[Problem statement]: Rewrite everything from the line containing "Given the image: Segment" down to the end of these lines, putting "gullet" in place of "esophagus" and leaving all else unchanged.

** BEGIN **

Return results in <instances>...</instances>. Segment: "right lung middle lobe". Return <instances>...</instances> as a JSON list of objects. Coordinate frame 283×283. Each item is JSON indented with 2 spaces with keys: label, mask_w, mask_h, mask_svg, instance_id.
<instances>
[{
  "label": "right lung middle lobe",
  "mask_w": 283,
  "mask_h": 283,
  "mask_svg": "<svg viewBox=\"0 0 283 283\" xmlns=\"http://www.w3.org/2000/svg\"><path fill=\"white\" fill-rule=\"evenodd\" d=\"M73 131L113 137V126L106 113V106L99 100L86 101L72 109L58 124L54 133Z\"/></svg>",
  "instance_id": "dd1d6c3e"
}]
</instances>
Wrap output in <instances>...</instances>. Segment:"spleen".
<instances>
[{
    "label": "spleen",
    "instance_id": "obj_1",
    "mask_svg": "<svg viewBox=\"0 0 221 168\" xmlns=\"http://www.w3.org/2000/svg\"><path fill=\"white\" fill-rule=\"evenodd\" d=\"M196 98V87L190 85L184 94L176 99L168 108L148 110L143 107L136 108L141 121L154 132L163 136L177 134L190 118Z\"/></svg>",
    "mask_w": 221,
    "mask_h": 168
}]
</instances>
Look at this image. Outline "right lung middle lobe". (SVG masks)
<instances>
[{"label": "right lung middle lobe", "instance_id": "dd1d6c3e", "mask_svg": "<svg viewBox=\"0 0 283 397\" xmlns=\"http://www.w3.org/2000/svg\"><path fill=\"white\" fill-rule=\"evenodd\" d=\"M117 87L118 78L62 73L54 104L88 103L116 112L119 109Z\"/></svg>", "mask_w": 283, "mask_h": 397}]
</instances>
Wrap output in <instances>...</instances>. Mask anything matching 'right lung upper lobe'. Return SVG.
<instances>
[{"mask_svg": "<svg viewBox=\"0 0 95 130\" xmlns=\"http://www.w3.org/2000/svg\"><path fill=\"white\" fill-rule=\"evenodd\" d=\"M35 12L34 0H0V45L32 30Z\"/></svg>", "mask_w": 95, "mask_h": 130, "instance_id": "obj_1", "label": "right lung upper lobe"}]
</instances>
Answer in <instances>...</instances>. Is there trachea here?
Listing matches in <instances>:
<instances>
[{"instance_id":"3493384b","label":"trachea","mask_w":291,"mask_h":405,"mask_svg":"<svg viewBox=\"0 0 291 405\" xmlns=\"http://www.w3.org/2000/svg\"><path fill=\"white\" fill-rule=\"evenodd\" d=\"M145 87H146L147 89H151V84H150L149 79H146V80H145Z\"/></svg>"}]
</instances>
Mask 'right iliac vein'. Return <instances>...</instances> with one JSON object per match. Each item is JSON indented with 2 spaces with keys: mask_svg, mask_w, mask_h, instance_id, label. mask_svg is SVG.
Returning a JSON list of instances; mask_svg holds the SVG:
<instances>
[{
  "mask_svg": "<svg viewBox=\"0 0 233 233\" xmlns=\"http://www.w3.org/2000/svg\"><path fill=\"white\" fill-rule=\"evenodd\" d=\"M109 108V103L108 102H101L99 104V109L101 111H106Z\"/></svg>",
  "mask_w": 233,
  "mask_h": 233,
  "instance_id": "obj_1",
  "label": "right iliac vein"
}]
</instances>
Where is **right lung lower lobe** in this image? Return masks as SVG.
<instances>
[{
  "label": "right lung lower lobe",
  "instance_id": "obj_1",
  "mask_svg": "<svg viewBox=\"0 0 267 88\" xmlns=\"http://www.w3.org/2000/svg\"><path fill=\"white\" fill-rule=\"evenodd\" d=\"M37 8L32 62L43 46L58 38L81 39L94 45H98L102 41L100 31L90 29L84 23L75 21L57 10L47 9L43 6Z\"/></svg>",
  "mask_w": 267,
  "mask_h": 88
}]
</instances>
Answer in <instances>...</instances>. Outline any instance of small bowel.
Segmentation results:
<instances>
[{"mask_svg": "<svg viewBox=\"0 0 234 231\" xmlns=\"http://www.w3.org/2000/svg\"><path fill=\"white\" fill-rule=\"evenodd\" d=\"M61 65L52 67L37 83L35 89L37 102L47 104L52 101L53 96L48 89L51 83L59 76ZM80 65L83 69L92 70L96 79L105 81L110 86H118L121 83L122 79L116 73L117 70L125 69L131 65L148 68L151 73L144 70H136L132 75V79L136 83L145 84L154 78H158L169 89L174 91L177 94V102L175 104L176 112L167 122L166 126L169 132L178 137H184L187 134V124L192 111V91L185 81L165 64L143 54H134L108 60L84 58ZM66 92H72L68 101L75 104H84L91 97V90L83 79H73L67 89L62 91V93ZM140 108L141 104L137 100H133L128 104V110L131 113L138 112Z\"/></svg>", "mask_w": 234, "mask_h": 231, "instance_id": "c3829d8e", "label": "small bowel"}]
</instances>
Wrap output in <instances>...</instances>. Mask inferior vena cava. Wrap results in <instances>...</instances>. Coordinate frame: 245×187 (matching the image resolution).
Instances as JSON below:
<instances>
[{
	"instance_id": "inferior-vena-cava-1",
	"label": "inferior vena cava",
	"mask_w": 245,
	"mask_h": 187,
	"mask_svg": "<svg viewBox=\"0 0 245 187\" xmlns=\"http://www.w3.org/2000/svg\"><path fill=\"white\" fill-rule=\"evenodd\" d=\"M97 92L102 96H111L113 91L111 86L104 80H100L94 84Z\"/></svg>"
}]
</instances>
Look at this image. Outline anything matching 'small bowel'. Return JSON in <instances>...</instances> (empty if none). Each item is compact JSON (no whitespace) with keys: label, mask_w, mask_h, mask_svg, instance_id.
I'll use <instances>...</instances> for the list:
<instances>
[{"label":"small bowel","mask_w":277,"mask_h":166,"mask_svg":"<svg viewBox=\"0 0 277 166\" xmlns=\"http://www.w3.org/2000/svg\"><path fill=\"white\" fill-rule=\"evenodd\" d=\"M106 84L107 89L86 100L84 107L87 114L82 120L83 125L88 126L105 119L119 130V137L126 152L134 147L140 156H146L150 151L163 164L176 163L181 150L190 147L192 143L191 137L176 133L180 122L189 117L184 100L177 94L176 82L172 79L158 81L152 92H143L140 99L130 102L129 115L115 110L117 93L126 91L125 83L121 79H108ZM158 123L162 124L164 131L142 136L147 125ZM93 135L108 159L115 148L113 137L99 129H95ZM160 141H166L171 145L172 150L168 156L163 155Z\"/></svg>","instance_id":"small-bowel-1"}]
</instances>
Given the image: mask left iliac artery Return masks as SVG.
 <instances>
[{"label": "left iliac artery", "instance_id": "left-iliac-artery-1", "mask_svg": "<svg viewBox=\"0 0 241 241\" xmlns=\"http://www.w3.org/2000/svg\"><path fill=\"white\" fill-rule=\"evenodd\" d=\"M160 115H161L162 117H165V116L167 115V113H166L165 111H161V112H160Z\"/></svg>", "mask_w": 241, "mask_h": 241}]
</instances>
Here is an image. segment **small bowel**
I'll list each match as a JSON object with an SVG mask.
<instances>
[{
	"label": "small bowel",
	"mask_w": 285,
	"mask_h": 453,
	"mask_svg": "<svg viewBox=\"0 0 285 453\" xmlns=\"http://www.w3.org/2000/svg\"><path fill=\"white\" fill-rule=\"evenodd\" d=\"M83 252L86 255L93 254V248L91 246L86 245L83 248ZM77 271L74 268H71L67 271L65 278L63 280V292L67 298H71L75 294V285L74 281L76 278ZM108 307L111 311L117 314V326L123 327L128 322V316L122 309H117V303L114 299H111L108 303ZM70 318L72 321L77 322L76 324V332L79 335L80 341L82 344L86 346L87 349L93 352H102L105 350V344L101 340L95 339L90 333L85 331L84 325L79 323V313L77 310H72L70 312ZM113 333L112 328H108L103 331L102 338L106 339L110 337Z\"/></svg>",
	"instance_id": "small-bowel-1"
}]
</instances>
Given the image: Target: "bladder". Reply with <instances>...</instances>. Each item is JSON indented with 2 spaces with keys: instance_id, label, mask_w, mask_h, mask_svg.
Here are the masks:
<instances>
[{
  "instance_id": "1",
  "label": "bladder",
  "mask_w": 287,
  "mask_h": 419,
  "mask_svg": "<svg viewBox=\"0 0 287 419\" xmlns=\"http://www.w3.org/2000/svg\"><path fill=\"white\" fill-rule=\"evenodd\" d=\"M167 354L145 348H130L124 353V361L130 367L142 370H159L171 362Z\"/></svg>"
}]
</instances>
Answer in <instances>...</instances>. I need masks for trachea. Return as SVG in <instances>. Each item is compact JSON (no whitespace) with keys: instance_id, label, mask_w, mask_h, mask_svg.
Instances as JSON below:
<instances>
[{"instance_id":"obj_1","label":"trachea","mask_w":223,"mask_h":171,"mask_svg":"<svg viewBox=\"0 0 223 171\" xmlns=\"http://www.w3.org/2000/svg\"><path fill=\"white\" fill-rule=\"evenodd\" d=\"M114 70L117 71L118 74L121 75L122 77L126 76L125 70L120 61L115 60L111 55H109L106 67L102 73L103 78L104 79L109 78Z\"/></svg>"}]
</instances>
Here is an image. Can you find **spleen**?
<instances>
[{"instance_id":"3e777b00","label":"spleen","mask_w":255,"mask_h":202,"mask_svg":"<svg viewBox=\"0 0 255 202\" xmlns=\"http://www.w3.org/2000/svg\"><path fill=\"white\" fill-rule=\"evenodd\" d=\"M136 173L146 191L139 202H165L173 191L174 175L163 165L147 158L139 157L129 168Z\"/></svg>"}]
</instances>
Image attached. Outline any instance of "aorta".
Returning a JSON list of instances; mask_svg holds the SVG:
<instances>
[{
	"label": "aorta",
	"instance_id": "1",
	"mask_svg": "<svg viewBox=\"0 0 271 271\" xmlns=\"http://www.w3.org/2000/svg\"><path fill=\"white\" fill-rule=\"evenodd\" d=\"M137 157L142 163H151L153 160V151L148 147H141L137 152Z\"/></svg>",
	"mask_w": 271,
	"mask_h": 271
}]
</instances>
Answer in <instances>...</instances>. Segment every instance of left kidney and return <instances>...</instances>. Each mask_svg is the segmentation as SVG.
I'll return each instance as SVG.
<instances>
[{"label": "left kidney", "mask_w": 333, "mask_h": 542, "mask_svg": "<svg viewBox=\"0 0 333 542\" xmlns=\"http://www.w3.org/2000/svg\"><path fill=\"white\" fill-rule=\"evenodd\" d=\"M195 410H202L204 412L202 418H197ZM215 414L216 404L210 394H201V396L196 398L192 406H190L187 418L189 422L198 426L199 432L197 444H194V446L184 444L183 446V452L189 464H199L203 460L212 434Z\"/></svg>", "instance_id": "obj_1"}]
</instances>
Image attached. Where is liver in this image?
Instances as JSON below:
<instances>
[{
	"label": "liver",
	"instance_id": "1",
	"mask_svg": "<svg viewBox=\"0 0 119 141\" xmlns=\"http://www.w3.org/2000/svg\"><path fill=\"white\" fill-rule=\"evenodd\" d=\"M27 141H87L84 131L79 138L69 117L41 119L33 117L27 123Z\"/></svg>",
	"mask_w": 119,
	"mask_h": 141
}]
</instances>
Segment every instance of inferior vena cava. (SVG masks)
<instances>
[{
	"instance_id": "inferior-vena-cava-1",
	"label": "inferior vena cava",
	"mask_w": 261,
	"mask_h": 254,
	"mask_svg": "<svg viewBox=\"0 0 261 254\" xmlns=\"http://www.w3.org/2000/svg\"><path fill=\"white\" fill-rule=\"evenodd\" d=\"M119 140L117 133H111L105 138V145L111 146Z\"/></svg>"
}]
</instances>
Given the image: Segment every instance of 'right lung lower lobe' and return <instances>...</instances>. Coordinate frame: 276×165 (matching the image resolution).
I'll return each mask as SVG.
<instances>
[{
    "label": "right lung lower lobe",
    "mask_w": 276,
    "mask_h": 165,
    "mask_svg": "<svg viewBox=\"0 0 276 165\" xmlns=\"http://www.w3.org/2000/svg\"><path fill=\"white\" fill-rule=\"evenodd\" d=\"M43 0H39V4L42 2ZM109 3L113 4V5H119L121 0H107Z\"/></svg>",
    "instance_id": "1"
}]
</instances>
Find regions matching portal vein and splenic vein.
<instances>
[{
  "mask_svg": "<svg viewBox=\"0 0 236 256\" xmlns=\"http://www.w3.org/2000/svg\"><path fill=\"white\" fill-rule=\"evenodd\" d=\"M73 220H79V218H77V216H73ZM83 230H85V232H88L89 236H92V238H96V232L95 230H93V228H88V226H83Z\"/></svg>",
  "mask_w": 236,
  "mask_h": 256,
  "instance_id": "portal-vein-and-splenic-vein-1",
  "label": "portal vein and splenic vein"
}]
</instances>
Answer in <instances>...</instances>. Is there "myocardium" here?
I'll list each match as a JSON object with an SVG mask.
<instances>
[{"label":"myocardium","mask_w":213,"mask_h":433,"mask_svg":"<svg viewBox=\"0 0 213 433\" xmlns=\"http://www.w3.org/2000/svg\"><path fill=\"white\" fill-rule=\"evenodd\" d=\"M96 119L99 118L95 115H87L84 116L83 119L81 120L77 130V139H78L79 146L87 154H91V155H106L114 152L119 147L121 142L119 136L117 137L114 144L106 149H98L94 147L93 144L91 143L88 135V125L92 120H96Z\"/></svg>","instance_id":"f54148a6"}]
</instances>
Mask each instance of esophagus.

** END **

[Final result]:
Given the image: Segment every instance of 'right lung lower lobe' and return <instances>...</instances>. Coordinate frame: 276×165 (matching the image resolution).
I'll return each mask as SVG.
<instances>
[{
    "label": "right lung lower lobe",
    "mask_w": 276,
    "mask_h": 165,
    "mask_svg": "<svg viewBox=\"0 0 276 165\" xmlns=\"http://www.w3.org/2000/svg\"><path fill=\"white\" fill-rule=\"evenodd\" d=\"M43 0H39V4L42 2ZM109 3L113 4V5H119L121 0H107Z\"/></svg>",
    "instance_id": "1"
}]
</instances>
Find regions matching portal vein and splenic vein.
<instances>
[{
  "mask_svg": "<svg viewBox=\"0 0 236 256\" xmlns=\"http://www.w3.org/2000/svg\"><path fill=\"white\" fill-rule=\"evenodd\" d=\"M73 220H79V218H77V216H73ZM83 230H85V232H88L89 236H92V238H96V232L95 230H93V228H88V226H83Z\"/></svg>",
  "mask_w": 236,
  "mask_h": 256,
  "instance_id": "portal-vein-and-splenic-vein-1",
  "label": "portal vein and splenic vein"
}]
</instances>
Answer in <instances>...</instances>. Is there "myocardium" here?
I'll list each match as a JSON object with an SVG mask.
<instances>
[{"label":"myocardium","mask_w":213,"mask_h":433,"mask_svg":"<svg viewBox=\"0 0 213 433\" xmlns=\"http://www.w3.org/2000/svg\"><path fill=\"white\" fill-rule=\"evenodd\" d=\"M96 119L99 118L95 115H87L84 116L83 119L81 120L77 130V139H78L79 146L87 154H91V155H106L114 152L119 147L121 142L119 136L117 137L114 144L106 149H98L94 147L93 144L91 143L88 135V125L92 120H96Z\"/></svg>","instance_id":"f54148a6"}]
</instances>
Mask each instance of gullet.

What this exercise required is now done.